DL0030 Positional Encoding

Written by

Explain “Positional Encoding” in Transformers. Why is it necessary?

Answer

Positional encoding is crucial in Transformers to equip the model with an understanding of token order while maintaining full parallel computation. Fixed sinusoidal functions offer parameter-free generalization to unseen lengths, learned embeddings provide task-specific flexibility, and relative schemes directly capture inter-token distances.

Self-attention is permutation-invariant and, on its own, cannot distinguish token order. Positional encodings inject sequence information by adding position-dependent vectors to token embeddings.

Encoding types:
(1) Fixed (sinusoidal): Predefined functions of position. Sinusoidal (fixed) encodings utilize sine and cosine functions at different frequencies, enabling the model to learn both relative and absolute positions.
(2) Learned: Learned during training as parameters.

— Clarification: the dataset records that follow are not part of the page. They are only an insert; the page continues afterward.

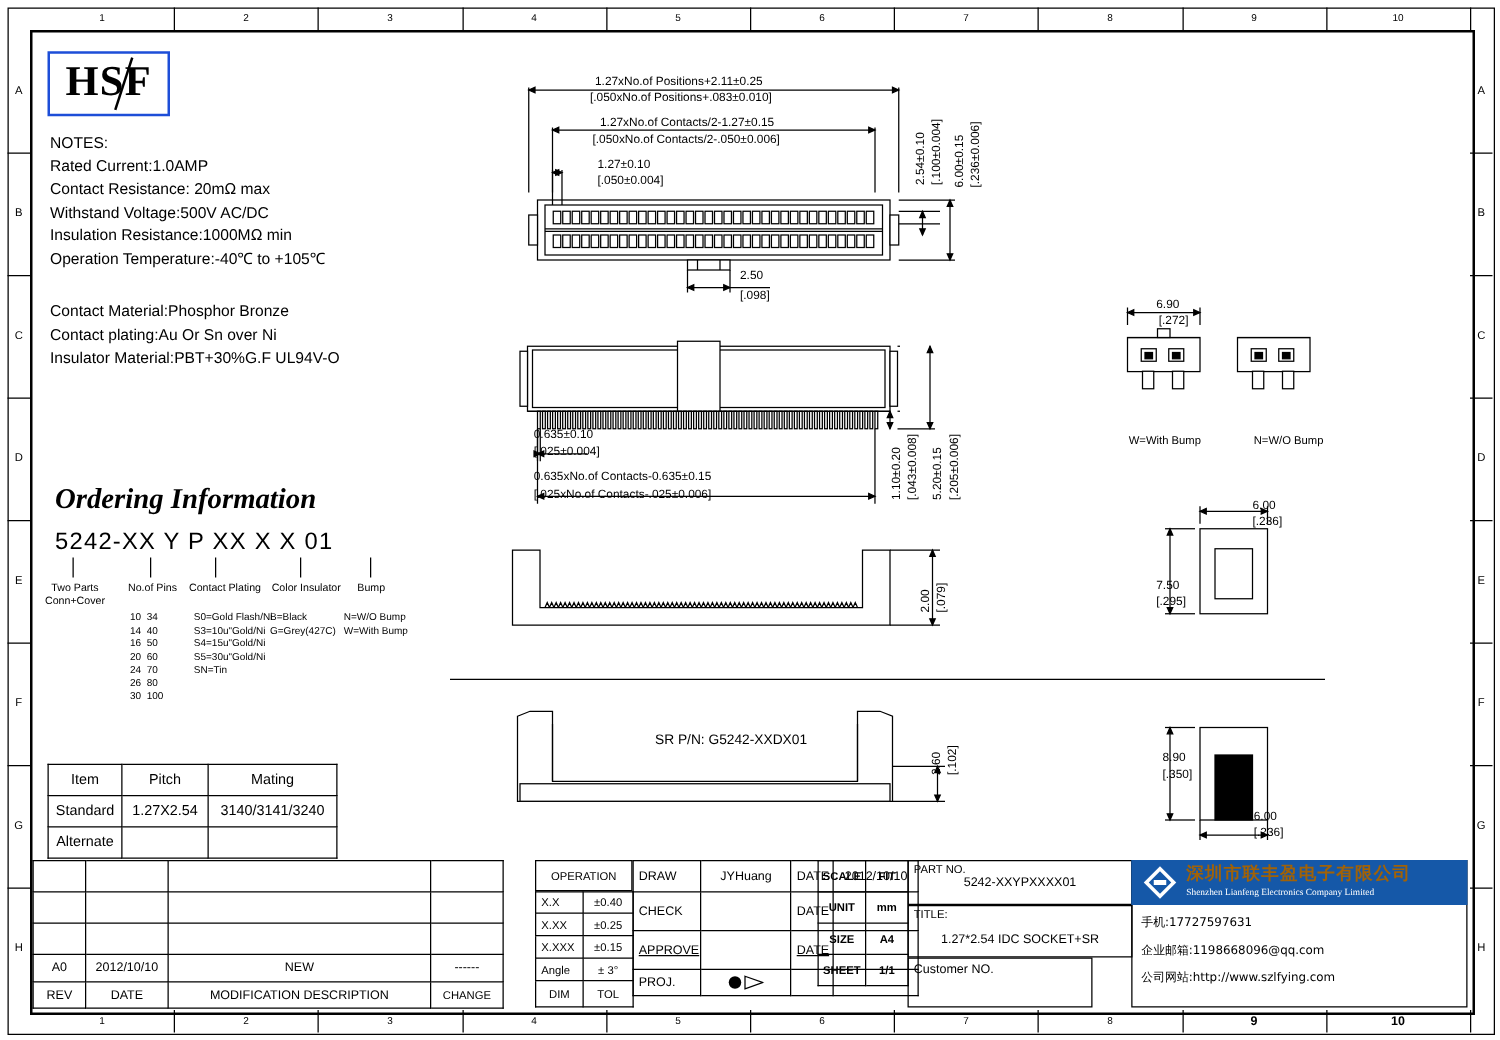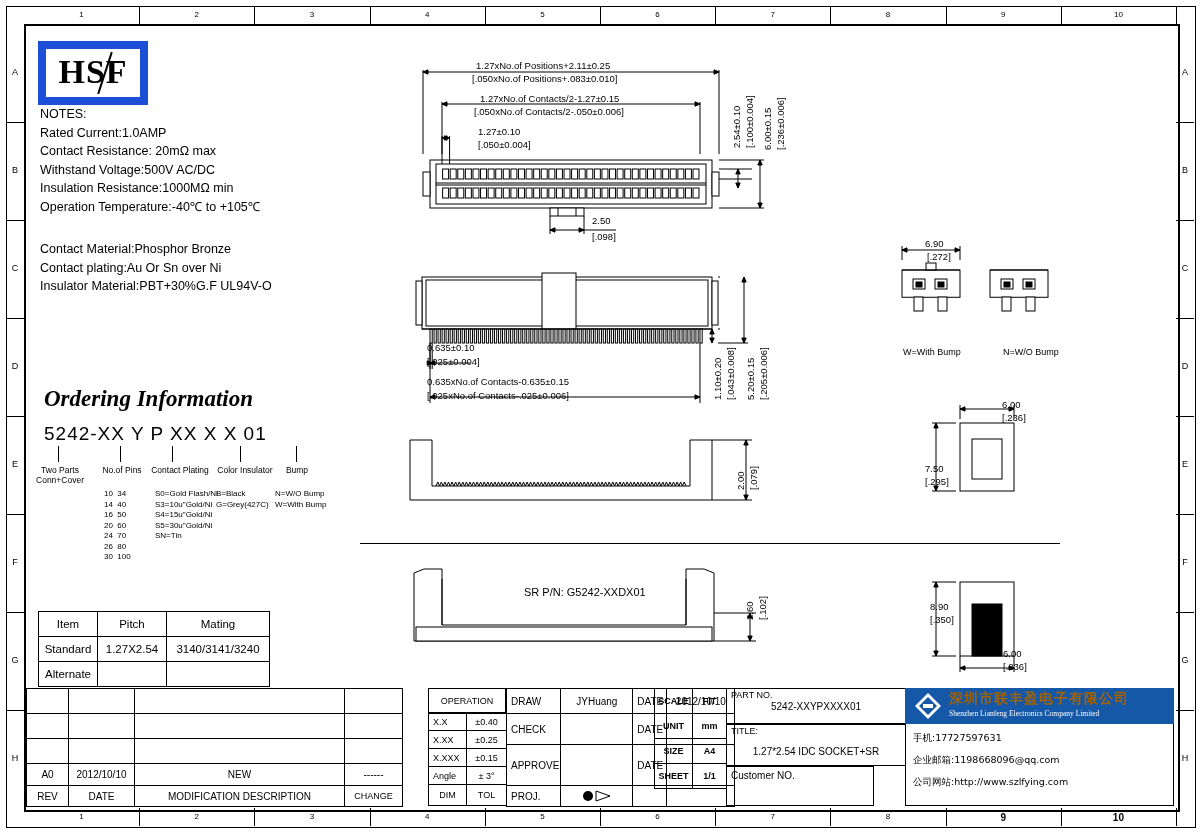--- a/index.html
+++ b/index.html
@@ -8,21 +8,21 @@
 
   
   .outer-frame{position:absolute;left:6px;top:6px;width:1188px;height:820px;border:1px solid #000;}
   .inner-frame{position:absolute;left:24px;top:24px;width:1152px;height:784px;border:2px solid #000;}
 
   .tick{position:absolute;background:#000;}
   .rulerlabel{position:absolute;font-size:8px;text-align:center;width:14px;}
   .rowlabel{position:absolute;font-size:9px;text-align:center;width:16px;}
 
   
-  .hsf-box{position:absolute;left:38px;top:41px;width:94px;height:48px;border:8px solid #1d4ed8;}
+  .hsf-box{position:absolute;left:38px;top:41px;width:94px;height:48px;border:2px solid #1d4ed8;}
   .hsf-text{position:absolute;left:0;top:0;width:94px;height:48px;line-height:46px;text-align:center;
     font-family:"Liberation Serif",serif;font-weight:bold;font-size:34px;letter-spacing:1px;}
   .hsf-slash{position:absolute;left:58px;top:2px;width:2px;height:44px;background:#000;transform:rotate(18deg);}
 
   
   .notes{position:absolute;left:40px;top:105px;width:330px;font-size:12.5px;line-height:18.5px;
          font-family:"Liberation Sans",sans-serif;}
   .notes div{white-space:nowrap;}
   .notes2{position:absolute;left:40px;top:240px;width:330px;font-size:12.5px;line-height:18.5px;}
   .notes2 div{white-space:nowrap;}
@@ -619,21 +619,21 @@
       <td class="c f10" style="width:72px;">JYHuang</td>
       <td class="l f10" style="width:34px;">DATE</td>
       <td class="c f10" style="width:68px;">2012/10/10</td>
     </tr>
     <tr style="height:31px;">
       <td class="l f10">CHECK</td>
       <td class="c f10"></td>
       <td class="l f10">DATE</td>
       <td class="c f10"></td>
     </tr>
-    <tr style="height:41px;">
+    <tr style="height:31px;text-decoration:underline;">
       <td class="l f10">APPROVE</td>
       <td class="c f10"></td>
       <td class="l f10">DATE</td>
       <td class="c f10"></td>
     </tr>
     <tr style="height:21px;">
       <td class="l f10">PROJ.</td>
       <td class="c f10">
         <svg width="34" height="12" style="position:relative;left:0;top:1px;">
           <circle cx="8" cy="6" r="5" fill="#000"></circle>

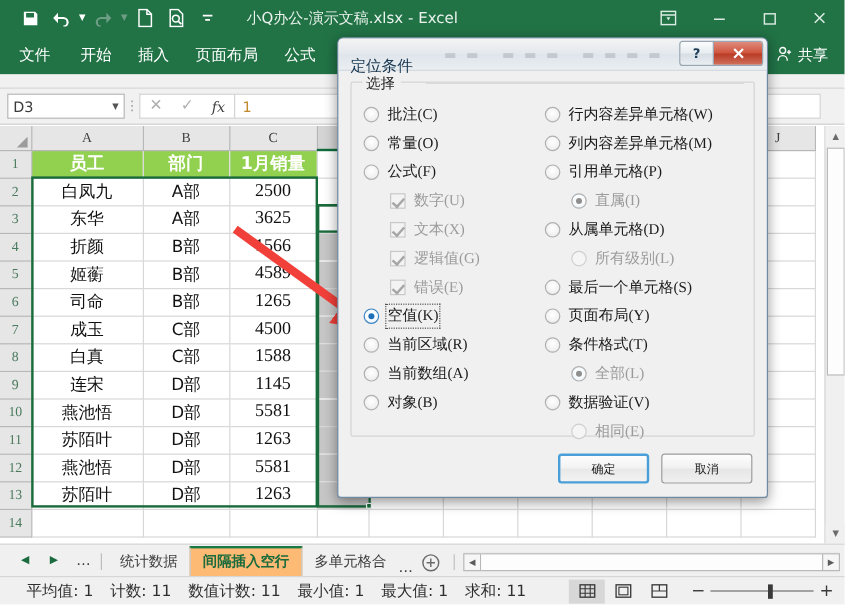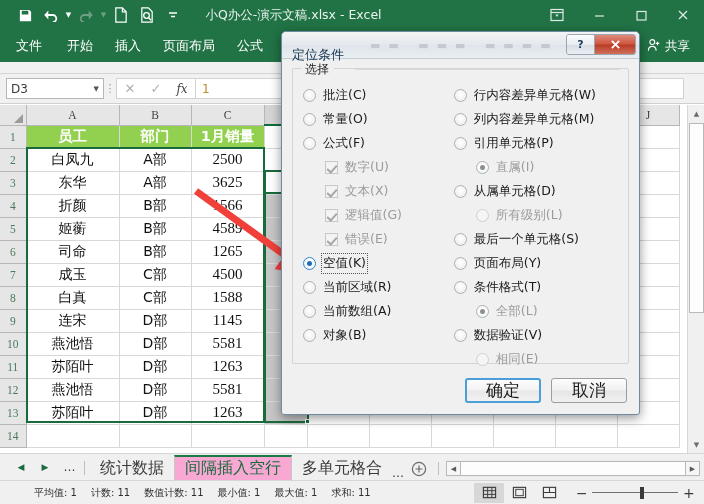--- a/index.html
+++ b/index.html
@@ -198,24 +198,24 @@
   .nav-btns { display: flex; align-items: center; height: 27px; padding-left: 10px; gap: 2px; }
   .nav-btn {
     width: 22px; height: 22px; display: flex; align-items: center; justify-content: center;
     color: #1c6b3f; font-size: 9px;
   }
   .nav-dots { width: 24px; text-align: center; color: #3a3a3a; font-size: 12px; letter-spacing: 1px; }
   .tab-div { width: 1px; height: 14px; background: #bdbdbd; margin: 0 5px 5px 2px; }
   .stab {
     height: 23px; padding: 0 10px;
     display: flex; align-items: center;
-    font-size: 16px; color: #3b3b3b; white-space: nowrap;
+    font-size: 12px; color: #3b3b3b; white-space: nowrap;
   }
   .stab.active {
-    background: #f9a8d4; color: #1a6b3c; font-weight: normal;
+    background: #fdba74; color: #1a6b3c; font-weight: bold;
     border-left: 1px solid #c8c8c8; border-right: 1px solid #c8c8c8;
     border-top: 2px solid #1a7a44;
     height: 25px;
   }
   .stab-dots { font-size: 12px; color: #3a3a3a; letter-spacing: 1px; padding: 0 2px 0 0; }
   .addsheet {
     width: 24px; height: 22px; display: flex; align-items: center; justify-content: center;
     color: #6a6a6a;
   }
   .tab-vdiv { width: 1px; height: 13px; background: #c0c0c0; margin: 0 7px 5px 7px; }
@@ -230,21 +230,21 @@
     color: #5a5a5a; font-size: 7px;
   }
   .hs-track { flex: 1; height: 15px; background: #fdfdfd; border: 1px solid #b9b9b9; border-left: none; border-right: none; }
 
   
   .statusbar {
     position: absolute; left: 0; top: 480px; width: 704px; height: 24px;
     background: #f0f0f0; border-top: 1px solid #d6d6d6;
     display: flex; align-items: center;
   }
-  .stat-items { display: flex; align-items: center; gap: 14px; padding-left: 34px; font-size: 10px; color: #2f2f2f; }
+  .stat-items { display: flex; align-items: center; gap: 14px; padding-left: 22px; font-size: 13px; color: #2f2f2f; }
   .view-btns { display: flex; align-items: center; margin-left: auto; }
   .vbtn {
     width: 30px; height: 20px; display: flex; align-items: center; justify-content: center;
     color: #3a3a3a;
   }
   .vbtn.active { background: #d7d7d7; }
   .zoomctl { display: flex; align-items: center; gap: 5px; padding: 0 10px 0 12px; }
   .zminus, .zplus { font-size: 14px; color: #3a3a3a; width: 11px; text-align: center; line-height: 1; }
   .ztrack { position: relative; width: 86px; height: 14px; }
   .ztrack::before {
@@ -289,20 +289,21 @@
   .dlg-close {
     width: 40px; height: 19px;
     background: linear-gradient(to bottom, #e9897c 0%, #d9543f 48%, #bf3a24 52%, #d7asd 100%);
     background: linear-gradient(to bottom, #e08a7c 0%, #cf5740 46%, #b93c26 54%, #d0705c 100%);
     display: flex; align-items: center; justify-content: center;
     font-size: 12px; color: #ffffff; font-weight: bold;
   }
   .dlg-body {
     position: absolute; left: 0; right: 0; top: 27px; bottom: 0;
     padding: 9px 10px 4px 10px;
+    font-family: Liberation Serif, serif;
   }
   .groupbox {
     position: relative;
     height: 296px;
     border: 1px solid #d4d4d4;
     background: #f0f0f0;
     border-radius: 2px;
     padding: 14px 10px 0 10px;
   }
   .group-label {
@@ -352,21 +353,21 @@
     outline: 1px dotted #545454; outline-offset: 1px;
   }
 
   .dlg-footer {
     position: absolute; right: 12px; bottom: 11px;
     display: flex; gap: 10px;
   }
   .dbtn {
     width: 76px; height: 25px;
     display: flex; align-items: center; justify-content: center;
-    font-size: 17px; color: #1a1a1a;
+    font-size: 10px; color: #1a1a1a;
     border: 1px solid #9d9d9d; border-radius: 3px;
     background: linear-gradient(to bottom, #fdfdfd 0%, #f1f1f1 48%, #e6e6e6 52%, #f0f0f0 100%);
   }
   .dbtn.default {
     border: 2px solid #4a9fd8;
     background: linear-gradient(to bottom, #fdfdfd 0%, #f2f2f2 48%, #e8e8e8 52%, #f2f2f2 100%);
   }
 </style>
 </head>
 <body>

Learned positional embeddings are trainable vectors but may not generalize beyond the maximum training length.

Sinusoidal Encoding Formula:
$PE_{(pos, 2i)} = \sin\left(\frac{pos}{10000^{\frac{2i}{d_{\text{model}}}}}\right)$
$PE_{(pos, 2i+1)} = \cos\left(\frac{pos}{10000^{\frac{2i}{d_{\text{model}}}}}\right)$
Where:
$pos$ : token position in the sequence
$i$ : dimension index
$d_{\text{model}}$ : embedding dimension